Conviene empezar recordando que el uso masivo de teléfonos inteligentes es solo la punta del iceberg de una imparable transformación cultural generada, sí, por el «malvado» tecno-capitalismo, pero también por las necesidades y deseos humanos. A quien le dijeran hace cien años que iba a poder utilizar una máquina de bolsillo para comunicarse en tiempo real con cualquier persona del mundo, procesar todo tipo de información, trabajar a distancia, proveerse de bienes en un mercado global y administrar todos los aspectos de su vida, no dudaría en calificarlo como una mejora indiscutible… ¡Qué esta revolución cultural supone efectos imprevisibles! Sin duda; como cualquier otra. ¡Qué debemos vigilar esos efectos y tomar medidas de protección de los menores! Está claro; como también que la principal medida de protección es educar a esos menores en el uso benéfico y controlado de esas tecnologías y no en prohibirles su uso, algo que resulta tan contraproducente como incapacitante.
Pero vayamos al aspecto capital del asunto: como en muchas otras épocas de la historia, lo novedoso y disruptivo se convierte en el chivo expiatorio de problemas previamente existentes. En este caso no solo de la salud mental, sino de muchos otros, tal como la violencia, el acoso, el fracaso escolar y toda la gama de conflictos sociales y existenciales que suelen afectar a niños y adolescentes. ¿De todo esto tienen la culpa las nuevas tecnologías? ¿Hay algo que realmente justifique la demonización del uso del móvil entre los jóvenes? Veamos.
Si uno escucha desprejuiciadamente a esos jóvenes presuntamente «enganchados» al móvil comprobará que los problemas que les aquejan son los mismos de siempre: desorientación, incomprensión, soledad, acoso, indecisión, inseguridad... ¿Los móviles y la tecnología digital han amplificado todos estos problemas? Quizás. Pero también han generado nuevas formas de afrontarlos. Por ejemplo: las agresiones que antes quedaban impunes ahora generan una censura generalizada en las redes; frente al acoso y la homogenización a la fuerza de los viejos espacios sociales (la calle o el aula), las nuevas tecnologías ofrecen lugares alternativos donde poder cultivar libremente la diversidad; a la idea de Internet como fuente de distracciones, la sigue la de la red como un yacimiento casi infinito de recursos formativos; y si bien es cierto que las interacciones on line no permiten un pleno contacto físico, también lo es que proporcionan nuevas y más abiertas formas de sociabilidad…

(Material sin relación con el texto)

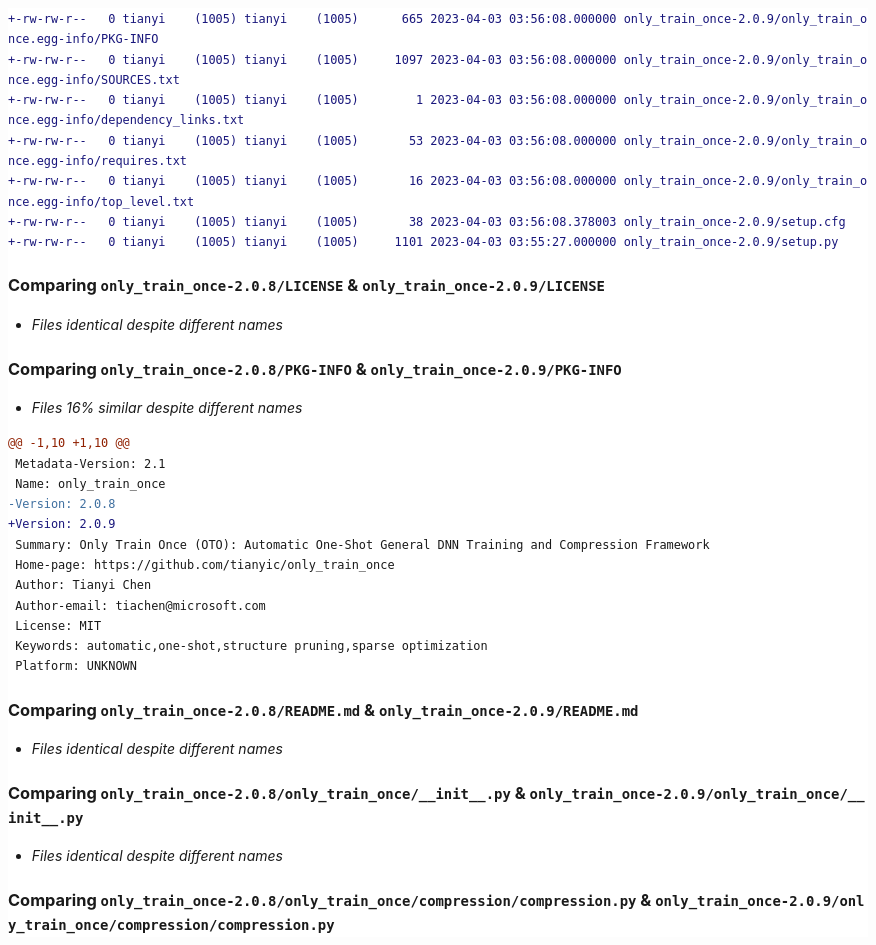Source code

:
 ```diff
+-rw-rw-r--   0 tianyi    (1005) tianyi    (1005)      665 2023-04-03 03:56:08.000000 only_train_once-2.0.9/only_train_once.egg-info/PKG-INFO
+-rw-rw-r--   0 tianyi    (1005) tianyi    (1005)     1097 2023-04-03 03:56:08.000000 only_train_once-2.0.9/only_train_once.egg-info/SOURCES.txt
+-rw-rw-r--   0 tianyi    (1005) tianyi    (1005)        1 2023-04-03 03:56:08.000000 only_train_once-2.0.9/only_train_once.egg-info/dependency_links.txt
+-rw-rw-r--   0 tianyi    (1005) tianyi    (1005)       53 2023-04-03 03:56:08.000000 only_train_once-2.0.9/only_train_once.egg-info/requires.txt
+-rw-rw-r--   0 tianyi    (1005) tianyi    (1005)       16 2023-04-03 03:56:08.000000 only_train_once-2.0.9/only_train_once.egg-info/top_level.txt
+-rw-rw-r--   0 tianyi    (1005) tianyi    (1005)       38 2023-04-03 03:56:08.378003 only_train_once-2.0.9/setup.cfg
+-rw-rw-r--   0 tianyi    (1005) tianyi    (1005)     1101 2023-04-03 03:55:27.000000 only_train_once-2.0.9/setup.py
```

### Comparing `only_train_once-2.0.8/LICENSE` & `only_train_once-2.0.9/LICENSE`

 * *Files identical despite different names*

### Comparing `only_train_once-2.0.8/PKG-INFO` & `only_train_once-2.0.9/PKG-INFO`

 * *Files 16% similar despite different names*

```diff
@@ -1,10 +1,10 @@
 Metadata-Version: 2.1
 Name: only_train_once
-Version: 2.0.8
+Version: 2.0.9
 Summary: Only Train Once (OTO): Automatic One-Shot General DNN Training and Compression Framework
 Home-page: https://github.com/tianyic/only_train_once
 Author: Tianyi Chen
 Author-email: tiachen@microsoft.com
 License: MIT
 Keywords: automatic,one-shot,structure pruning,sparse optimization
 Platform: UNKNOWN
```

### Comparing `only_train_once-2.0.8/README.md` & `only_train_once-2.0.9/README.md`

 * *Files identical despite different names*

### Comparing `only_train_once-2.0.8/only_train_once/__init__.py` & `only_train_once-2.0.9/only_train_once/__init__.py`

 * *Files identical despite different names*

### Comparing `only_train_once-2.0.8/only_train_once/compression/compression.py` & `only_train_once-2.0.9/only_train_once/compression/compression.py`
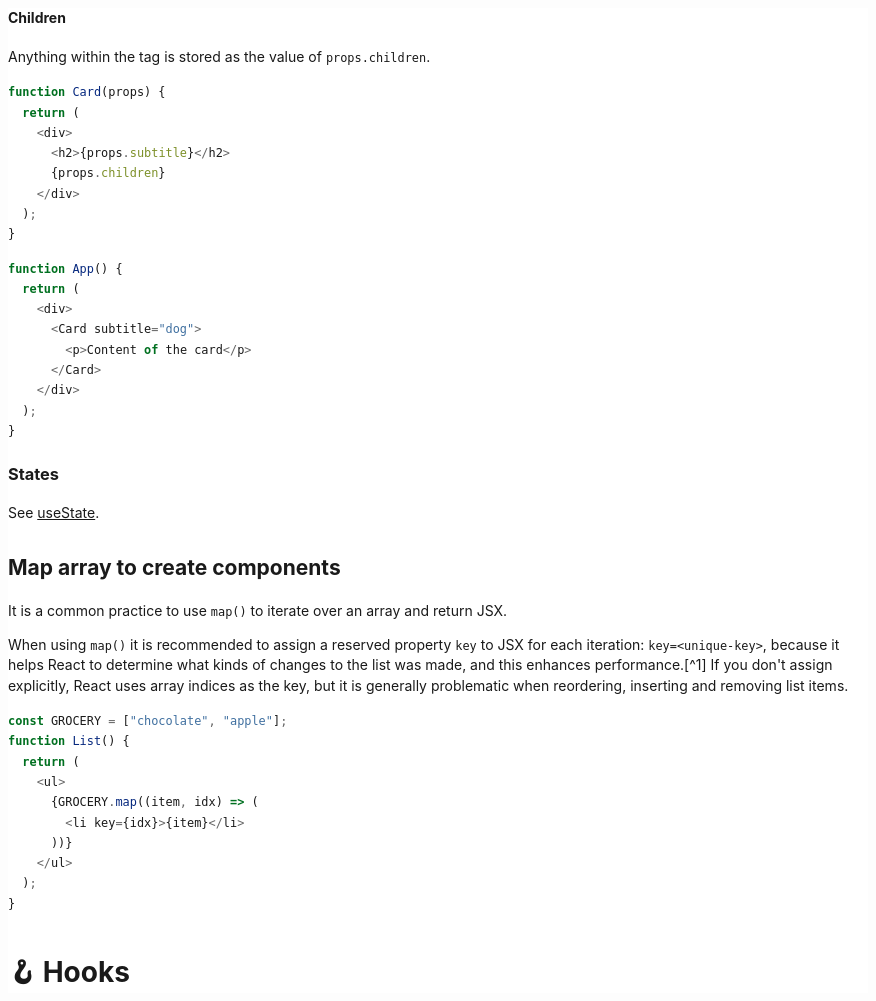 #### Children

Anything within the tag is stored as the value of `props.children`.

```javascript
function Card(props) {
  return (
    <div>
      <h2>{props.subtitle}</h2>
      {props.children}
    </div>
  );
}
```

```javascript
function App() {
  return (
    <div>
      <Card subtitle="dog">
        <p>Content of the card</p>
      </Card>
    </div>
  );
}
```

### States

See [useState](#usestate).

## Map array to create components

It is a common practice to use `map()` to iterate over an array and return JSX.

When using `map()` it is recommended to assign a reserved property `key` to JSX
for each iteration: `key=<unique-key>`, because it helps React to determine what
kinds of changes to the list was made, and this enhances performance.[^1] If you
don't assign explicitly, React uses array indices as the key, but it is
generally problematic when reordering, inserting and removing list items.

```javascript
const GROCERY = ["chocolate", "apple"];
function List() {
  return (
    <ul>
      {GROCERY.map((item, idx) => (
        <li key={idx}>{item}</li>
      ))}
    </ul>
  );
}
```

# 🪝 Hooks
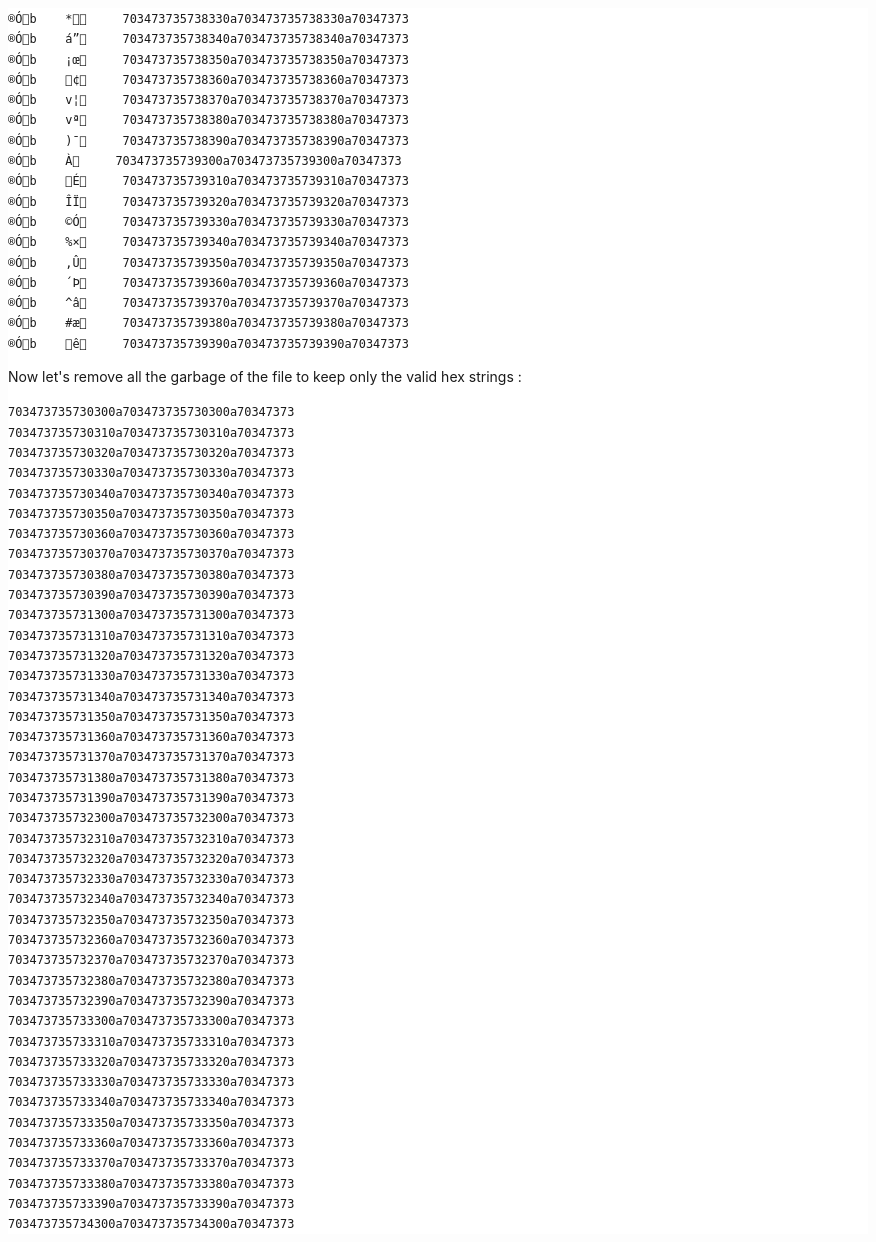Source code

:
 ```
®Ób    *     703473735738330a703473735738330a70347373
®Ób    á”     703473735738340a703473735738340a70347373
®Ób    ¡œ     703473735738350a703473735738350a70347373
®Ób    ¢     703473735738360a703473735738360a70347373
®Ób    v¦     703473735738370a703473735738370a70347373
®Ób    vª     703473735738380a703473735738380a70347373
®Ób    )¯     703473735738390a703473735738390a70347373
®Ób    À     703473735739300a703473735739300a70347373
®Ób    É     703473735739310a703473735739310a70347373
®Ób    ÎÏ     703473735739320a703473735739320a70347373
®Ób    ©Ó     703473735739330a703473735739330a70347373
®Ób    %×     703473735739340a703473735739340a70347373
®Ób    ,Û     703473735739350a703473735739350a70347373
®Ób    ´Þ     703473735739360a703473735739360a70347373
®Ób    ^â     703473735739370a703473735739370a70347373
®Ób    #æ     703473735739380a703473735739380a70347373
®Ób    ê     703473735739390a703473735739390a70347373

```

Now let's remove all the garbage of the file to keep only the valid hex strings :

```
703473735730300a703473735730300a70347373
703473735730310a703473735730310a70347373
703473735730320a703473735730320a70347373
703473735730330a703473735730330a70347373
703473735730340a703473735730340a70347373
703473735730350a703473735730350a70347373
703473735730360a703473735730360a70347373
703473735730370a703473735730370a70347373
703473735730380a703473735730380a70347373
703473735730390a703473735730390a70347373
703473735731300a703473735731300a70347373
703473735731310a703473735731310a70347373
703473735731320a703473735731320a70347373
703473735731330a703473735731330a70347373
703473735731340a703473735731340a70347373
703473735731350a703473735731350a70347373
703473735731360a703473735731360a70347373
703473735731370a703473735731370a70347373
703473735731380a703473735731380a70347373
703473735731390a703473735731390a70347373
703473735732300a703473735732300a70347373
703473735732310a703473735732310a70347373
703473735732320a703473735732320a70347373
703473735732330a703473735732330a70347373
703473735732340a703473735732340a70347373
703473735732350a703473735732350a70347373
703473735732360a703473735732360a70347373
703473735732370a703473735732370a70347373
703473735732380a703473735732380a70347373
703473735732390a703473735732390a70347373
703473735733300a703473735733300a70347373
703473735733310a703473735733310a70347373
703473735733320a703473735733320a70347373
703473735733330a703473735733330a70347373
703473735733340a703473735733340a70347373
703473735733350a703473735733350a70347373
703473735733360a703473735733360a70347373
703473735733370a703473735733370a70347373
703473735733380a703473735733380a70347373
703473735733390a703473735733390a70347373
703473735734300a703473735734300a70347373
```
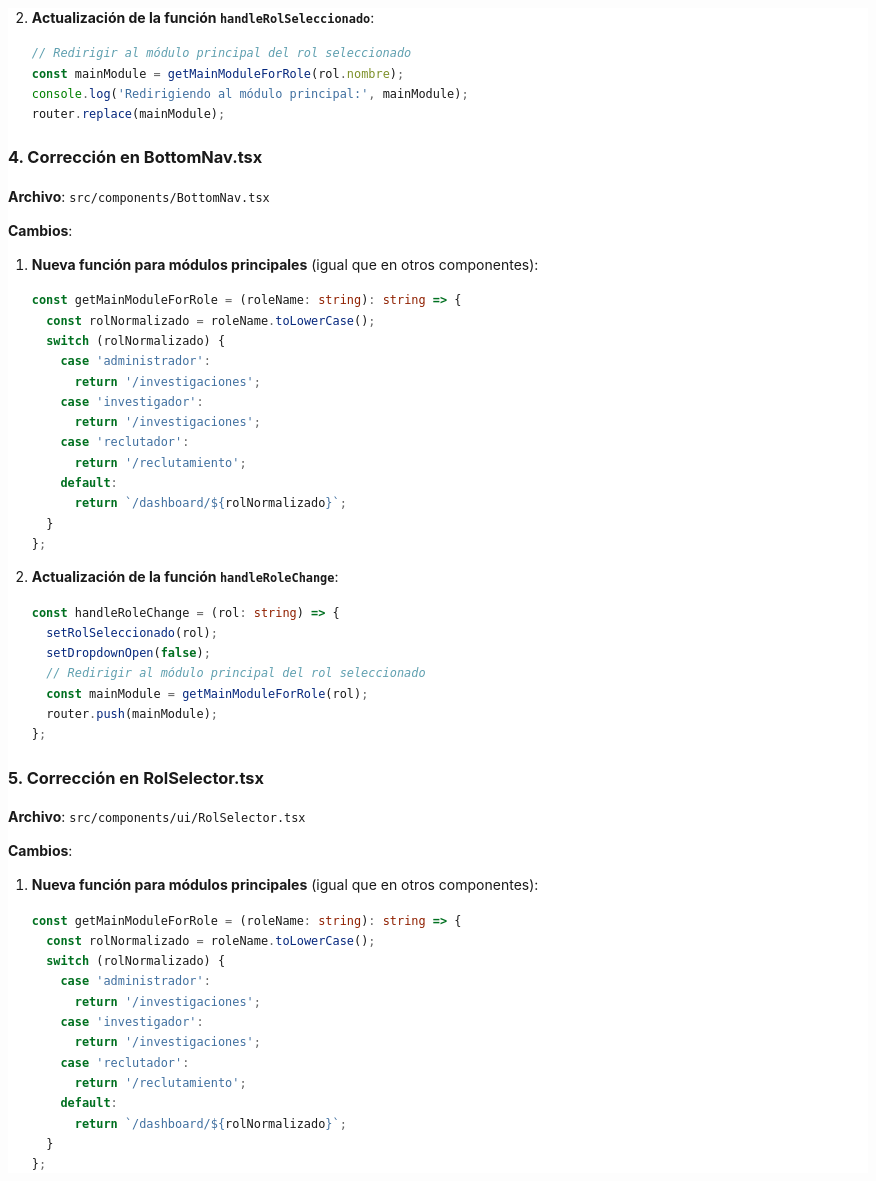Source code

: 2. **Actualización de la función `handleRolSeleccionado`**:
   ```typescript
   // Redirigir al módulo principal del rol seleccionado
   const mainModule = getMainModuleForRole(rol.nombre);
   console.log('Redirigiendo al módulo principal:', mainModule);
   router.replace(mainModule);
   ```

### 4. Corrección en BottomNav.tsx
**Archivo**: `src/components/BottomNav.tsx`

**Cambios**: 
1. **Nueva función para módulos principales** (igual que en otros componentes):
   ```typescript
   const getMainModuleForRole = (roleName: string): string => {
     const rolNormalizado = roleName.toLowerCase();
     switch (rolNormalizado) {
       case 'administrador':
         return '/investigaciones';
       case 'investigador':
         return '/investigaciones';
       case 'reclutador':
         return '/reclutamiento';
       default:
         return `/dashboard/${rolNormalizado}`;
     }
   };
   ```

2. **Actualización de la función `handleRoleChange`**:
   ```typescript
   const handleRoleChange = (rol: string) => {
     setRolSeleccionado(rol);
     setDropdownOpen(false);
     // Redirigir al módulo principal del rol seleccionado
     const mainModule = getMainModuleForRole(rol);
     router.push(mainModule);
   };
   ```

### 5. Corrección en RolSelector.tsx
**Archivo**: `src/components/ui/RolSelector.tsx`

**Cambios**: 
1. **Nueva función para módulos principales** (igual que en otros componentes):
   ```typescript
   const getMainModuleForRole = (roleName: string): string => {
     const rolNormalizado = roleName.toLowerCase();
     switch (rolNormalizado) {
       case 'administrador':
         return '/investigaciones';
       case 'investigador':
         return '/investigaciones';
       case 'reclutador':
         return '/reclutamiento';
       default:
         return `/dashboard/${rolNormalizado}`;
     }
   };
   ```
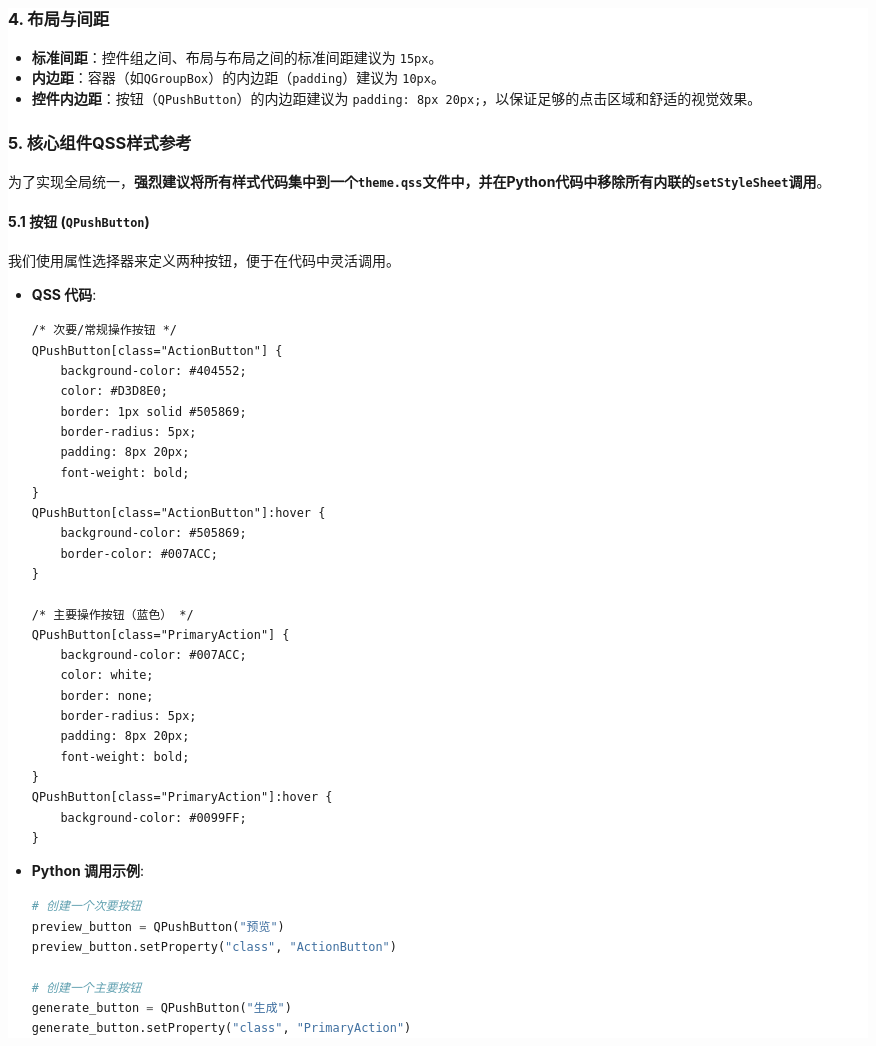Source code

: ### 4\. 布局与间距

  * **标准间距**：控件组之间、布局与布局之间的标准间距建议为 `15px`。
  * **内边距**：容器（如`QGroupBox`）的内边距（`padding`）建议为 `10px`。
  * **控件内边距**：按钮（`QPushButton`）的内边距建议为 `padding: 8px 20px;`，以保证足够的点击区域和舒适的视觉效果。

### 5\. 核心组件QSS样式参考

为了实现全局统一，**强烈建议将所有样式代码集中到一个`theme.qss`文件中，并在Python代码中移除所有内联的`setStyleSheet`调用**。

#### 5.1 按钮 (`QPushButton`)

我们使用属性选择器来定义两种按钮，便于在代码中灵活调用。

  * **QSS 代码**:
    ```qss
    /* 次要/常规操作按钮 */
    QPushButton[class="ActionButton"] {
        background-color: #404552;
        color: #D3D8E0;
        border: 1px solid #505869;
        border-radius: 5px;
        padding: 8px 20px;
        font-weight: bold;
    }
    QPushButton[class="ActionButton"]:hover {
        background-color: #505869;
        border-color: #007ACC;
    }

    /* 主要操作按钮（蓝色） */
    QPushButton[class="PrimaryAction"] {
        background-color: #007ACC;
        color: white;
        border: none;
        border-radius: 5px;
        padding: 8px 20px;
        font-weight: bold;
    }
    QPushButton[class="PrimaryAction"]:hover {
        background-color: #0099FF;
    }
    ```
  * **Python 调用示例**:
    ```python
    # 创建一个次要按钮
    preview_button = QPushButton("预览")
    preview_button.setProperty("class", "ActionButton")

    # 创建一个主要按钮
    generate_button = QPushButton("生成")
    generate_button.setProperty("class", "PrimaryAction")
    ```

Hay otros argumentos tópicos, pero igualmente endebles, para demonizar el uso del móvil en la gente joven. ¿Matan las pantallas la imaginación? Tal vez las de la tele o el cine, porque las de los móviles ofrecen posibilidades nunca vistas para crear y recrear imágenes y textos de forma interactiva. Tampoco está claro que las nuevas tecnologías promuevan la pasividad, o la «intolerancia a la espera o a la frustración»; siempre que entendamos correctamente el concepto de actividad (curioso esto de tachar de «pasiva» la conducta de jugar o interactuar con el móvil, y no a la de pasar la tarde en el bar o viendo la tele) o que reconozcamos que el ritmo del tráfago social, cultural o productivo es hoy distinto al que era hace años. Y en cuanto a los problemas que suscita el estar comparándose continuamente con los demás, o con modelos «irreales», no es más que la última versión de ese invencible afán humano por conocerse a sí mismo a través del espejo del otro (incluyendo ese «otro mítico» que antes eran dioses, santos o reyes, y ahora son artistas o famosos) ...
Nadie niega, en fin, que el uso masivo de móviles u otras tecnologías genere problemas nuevos (la privatización del espacio público, por ejemplo), pero de ahí a suponerlo como la causa principal de problemas tan complejos como el incremento de las agresiones sexuales o los suicidios va un abismo insondable. Dicho incremento tiene causas mucho más profundas y preocupantes, y vulgarizar el diagnóstico o clamar por soluciones simplonas no genera más que confusión, ruido y furia inquisitorial.